State-owned oil and mining companies still account for China’s biggest deals abroad, including multibillion-dollar investments in Australia, Africa and Latin American. In 2007, China’s sovereign wealth fund bought a 9.9 per cent stake in Morgan Stanley for $5.6 billion.
But smaller private companies are expanding in a wider array of industries including technology, manufacturing, food processing and real estate.
Bright Foods acquired a majority stake last year in Weetabix, which makes Alpen muesli. Hanergy Group, a builder of hydroelectric dams, bought two makers of solar panels — MiaSole in California and Germany’s Solibro.
Shuanghui’s Wan, a former soldier, started his rise in 1985 when coworkers elected him manager of a slaughterhouse in his hometown of Luohe in central China.

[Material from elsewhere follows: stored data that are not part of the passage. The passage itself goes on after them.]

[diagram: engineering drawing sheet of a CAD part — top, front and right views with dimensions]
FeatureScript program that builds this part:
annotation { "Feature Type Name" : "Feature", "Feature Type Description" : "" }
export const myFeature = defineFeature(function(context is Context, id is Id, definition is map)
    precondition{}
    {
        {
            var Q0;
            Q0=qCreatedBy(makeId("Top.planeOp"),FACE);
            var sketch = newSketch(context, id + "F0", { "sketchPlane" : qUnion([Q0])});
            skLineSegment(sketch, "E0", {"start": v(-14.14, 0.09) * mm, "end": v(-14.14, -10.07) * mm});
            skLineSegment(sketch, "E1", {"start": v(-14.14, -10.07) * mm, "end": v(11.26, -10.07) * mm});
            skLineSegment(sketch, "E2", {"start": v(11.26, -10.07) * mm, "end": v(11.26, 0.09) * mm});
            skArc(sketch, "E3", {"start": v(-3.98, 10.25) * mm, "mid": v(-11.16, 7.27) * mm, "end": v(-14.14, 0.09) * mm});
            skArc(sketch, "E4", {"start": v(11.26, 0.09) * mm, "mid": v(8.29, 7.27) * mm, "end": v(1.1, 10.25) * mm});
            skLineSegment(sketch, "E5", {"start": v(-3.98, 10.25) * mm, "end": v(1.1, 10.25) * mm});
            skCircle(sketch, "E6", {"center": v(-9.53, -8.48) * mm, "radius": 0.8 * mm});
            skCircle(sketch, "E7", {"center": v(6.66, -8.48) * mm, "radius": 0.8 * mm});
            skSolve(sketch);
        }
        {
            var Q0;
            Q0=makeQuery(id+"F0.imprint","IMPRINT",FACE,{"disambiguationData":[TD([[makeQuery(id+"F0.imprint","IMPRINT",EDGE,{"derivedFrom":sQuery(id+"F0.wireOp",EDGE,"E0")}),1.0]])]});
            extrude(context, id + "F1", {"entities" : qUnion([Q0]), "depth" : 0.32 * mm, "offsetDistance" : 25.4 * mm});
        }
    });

The economy was in the early stages of then-supreme leader Deng Xiaoping’s reforms. The ruling party had begun allowing privately owned restaurants and other small businesses. Rolling back its “iron rice bowl” policies of jobs for life and nationwide wage standards, Beijing was starting to let companies pay employees for the first time based on their productivity.
According to Caixin, China’s leading business magazine, Wan turned around his struggling slaughterhouse with such radical innovations for the time as operating three shifts around the clock, every day of the year. It said that in the first year the business swung to a profit of 5 million yuan (about $1.7 million at that time).
The company grew rapidly while undergoing repeated restructurings. It split into two competing companies at one point before reuniting. In 2006, its managers bought out the remaining state stake using money from investors including Goldman Sachs and Singapore state investment company Temasek Holdings Ltd.
Today, the company is controlled through Shuanghui International Holdings Ltd. in Hong Kong, of which Wan is chairman. The operating unit on the mainland, Shuanghui Investment and Development Co., says it is China’s biggest meat processor, with annual sales in excess of 50 billion yuan ($8 billion) and more than 60,000 employees.
China consumes more than half the world’s pork. That makes the tie-up with Shuanghui a possible boost to Smithfield by giving the American producer a readymade distribution network for its Armour, John Morrell and other brands as Chinese buy more processed and packaged meat.
Shuanghui’s reputation was battered in 2011 when state television revealed its pork contained clenbuterol, a banned chemical that makes pork leaner but can be harmful to humans.
The company apologized and promised to improve quality — a process that might benefit from an infusion of know-how from Smithfield.
“Pork in China is a vegetable. It’s everywhere,” said McGregor. “Good for China, trying to up its game on best practices.”